• [Prompt 1]
Answer these from the excerpt on roasted seed oil:
(a) Which roasting conditions gave the highest squalene content, and what was that content?
(b) What was the total polyphenol content of the control?
(c) What was the OSI of the oil from unroasted seeds?
• [Prompt 2]
Quote the part of the excerpt on roasted seed oil that opens with the words containing "The variation in" and closes with "at high temperatures.".

• [Excerpt provided]
◇ ◇ ◇ ◇ ◇
3.8. Squalene Content
Squalene is a natural antioxidant with strong biological activity, commonly found in marine life and vegetable oils. The squalene content in TSO obtained from roasted seeds is presented in Table 2. During the roasting process, the squalene content in TSO first increased and then decreased with the highest content (13.10 mg/kg) obtained after roasting at 130 °C for 20 min. Tikekar found that 12% of squalene in the oil-rich part of amaranth was reduced during the roasting process (150 °C, 20 min) [42]. Our results indicate that heat treatment increased the squalene content in TSO, which can be attributed to the release of fatty and fat-soluble compounds as a result of the disruption of the cell membrane of the oil body [43].
3.9. Total Polyphenol Content (TPC)
The variation in the TPC of TSO obtained from TS prepared under different roasting conditions is shown in Table 2. The TPC of the control was 22.95 mg GAE/100 g, which was substantially enhanced as the roasting temperature increased, peaking at 26.67 mg GAE/100 g obtained at 130 °C for 20 min. However, TPC then decreased progressively to 22.37 mg GAE/100 g as the temperature rose to 170 °C. Thus, TSO obtained from roasted TS has a higher content of phenolic compounds, which may be attributed to the denaturation of the proteins associated with these phenolic compounds, making them easier to extract [25]. Moreover, roasting allows the release of polyphenols bound to various cellular components, leading to an increase in the polyphenolic content. The subsequent reduction in the polyphenol content may be due to their thermal degradation at high temperatures.
3.10. Oxidative Stability Index (OSI)
The OSI is an important parameter used to evaluate the resistance ability of oils toward oxidative degradation. Table 3 shows that the OSI of TSO obtained from unroasted TS is 5.35 h and that as the roasting process progressed, the OSI of TSO decreases slightly during the initial stage (0–10 min) and then increases significantly (10–30 min). The significant overall increase in the OSI value of TSO with temperature and time is probably due to the compositional changes in fatty acids. Oxidation and degradation of PUFAs occurred during roasting, resulting in decreased PUFAs and increased SFAs, which led to an improved OSI. The OSI of TSO obtained from TS roasted at 170 °C for 20–30 min decreased slightly with prolonged roasting time. Our results confirmed that TSO has high thermal stability (5.35–7.36 h) and that roasting considerably enhanced the OSI value, which may be due to the generation of MRPs during the roasting process and the synergistic antioxidant effect of lipid nutrients (tocopherols, squalene, and sterols) [41,42].
◇ ◇ ◇ ◇ ◇
• [Extracted material]
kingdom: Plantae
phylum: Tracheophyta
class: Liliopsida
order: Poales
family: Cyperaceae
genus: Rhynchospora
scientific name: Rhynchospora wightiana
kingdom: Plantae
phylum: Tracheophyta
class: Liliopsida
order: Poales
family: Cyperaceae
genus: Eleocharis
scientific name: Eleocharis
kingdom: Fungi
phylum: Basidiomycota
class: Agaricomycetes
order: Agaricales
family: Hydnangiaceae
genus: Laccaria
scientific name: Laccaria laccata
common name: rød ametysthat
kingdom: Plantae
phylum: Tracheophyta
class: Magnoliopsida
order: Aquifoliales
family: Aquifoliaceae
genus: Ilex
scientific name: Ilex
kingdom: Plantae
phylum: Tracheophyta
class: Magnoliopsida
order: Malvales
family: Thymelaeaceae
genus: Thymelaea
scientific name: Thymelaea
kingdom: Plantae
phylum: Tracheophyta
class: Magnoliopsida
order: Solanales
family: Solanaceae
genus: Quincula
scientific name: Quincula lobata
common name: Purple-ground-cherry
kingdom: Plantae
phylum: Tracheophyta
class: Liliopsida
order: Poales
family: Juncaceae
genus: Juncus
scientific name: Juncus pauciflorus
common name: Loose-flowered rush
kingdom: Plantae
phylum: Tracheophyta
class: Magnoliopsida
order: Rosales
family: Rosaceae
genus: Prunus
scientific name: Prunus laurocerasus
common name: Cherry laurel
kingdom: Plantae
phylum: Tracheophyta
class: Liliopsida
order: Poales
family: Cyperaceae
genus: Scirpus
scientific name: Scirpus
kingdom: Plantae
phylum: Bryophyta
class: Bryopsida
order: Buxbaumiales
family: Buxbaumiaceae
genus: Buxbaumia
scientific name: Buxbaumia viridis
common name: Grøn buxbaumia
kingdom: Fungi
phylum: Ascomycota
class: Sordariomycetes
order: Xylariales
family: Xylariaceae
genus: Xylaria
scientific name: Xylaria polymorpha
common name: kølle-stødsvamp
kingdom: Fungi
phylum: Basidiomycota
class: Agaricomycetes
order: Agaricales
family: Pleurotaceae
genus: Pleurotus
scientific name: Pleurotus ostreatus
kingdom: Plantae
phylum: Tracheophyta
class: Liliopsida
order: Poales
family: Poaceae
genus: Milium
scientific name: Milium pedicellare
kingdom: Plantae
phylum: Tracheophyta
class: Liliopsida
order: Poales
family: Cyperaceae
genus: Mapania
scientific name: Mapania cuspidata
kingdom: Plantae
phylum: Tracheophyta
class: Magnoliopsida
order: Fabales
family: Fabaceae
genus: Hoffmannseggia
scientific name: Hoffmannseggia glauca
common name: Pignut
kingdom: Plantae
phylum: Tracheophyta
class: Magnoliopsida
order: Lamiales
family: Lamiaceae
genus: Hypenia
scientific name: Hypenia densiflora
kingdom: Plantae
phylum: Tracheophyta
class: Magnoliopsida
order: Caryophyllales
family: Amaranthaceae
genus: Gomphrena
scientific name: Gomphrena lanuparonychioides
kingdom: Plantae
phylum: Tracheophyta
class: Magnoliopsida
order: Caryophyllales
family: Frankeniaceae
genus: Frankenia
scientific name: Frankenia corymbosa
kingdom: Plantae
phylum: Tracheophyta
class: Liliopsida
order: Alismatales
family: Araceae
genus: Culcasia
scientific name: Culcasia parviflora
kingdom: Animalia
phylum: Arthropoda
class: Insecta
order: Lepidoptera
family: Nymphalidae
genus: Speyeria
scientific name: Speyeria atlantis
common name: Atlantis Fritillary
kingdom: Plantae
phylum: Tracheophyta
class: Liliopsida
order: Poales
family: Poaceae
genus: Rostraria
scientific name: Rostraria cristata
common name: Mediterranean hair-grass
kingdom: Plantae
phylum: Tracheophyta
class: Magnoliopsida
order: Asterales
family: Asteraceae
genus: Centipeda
◇ ◇ ◇ ◇ ◇
• [Exercise answer 1]
(a) 130 °C for 20 min, giving 13.10 mg/kg
(b) 22.95 mg GAE/100 g
(c) 5.35 h

• [Exercise answer 2]
The variation in the TPC of TSO obtained from TS prepared under different roasting conditions is shown in Table 2. The TPC of the control was 22.95 mg GAE/100 g, which was substantially enhanced as the roasting temperature increased, peaking at 26.67 mg GAE/100 g obtained at 130 °C for 20 min. However, TPC then decreased progressively to 22.37 mg GAE/100 g as the temperature rose to 170 °C. Thus, TSO obtained from roasted TS has a higher content of phenolic compounds, which may be attributed to the denaturation of the proteins associated with these phenolic compounds, making them easier to extract [25]. Moreover, roasting allows the release of polyphenols bound to various cellular components, leading to an increase in the polyphenolic content. The subsequent reduction in the polyphenol content may be due to their thermal degradation at high temperatures.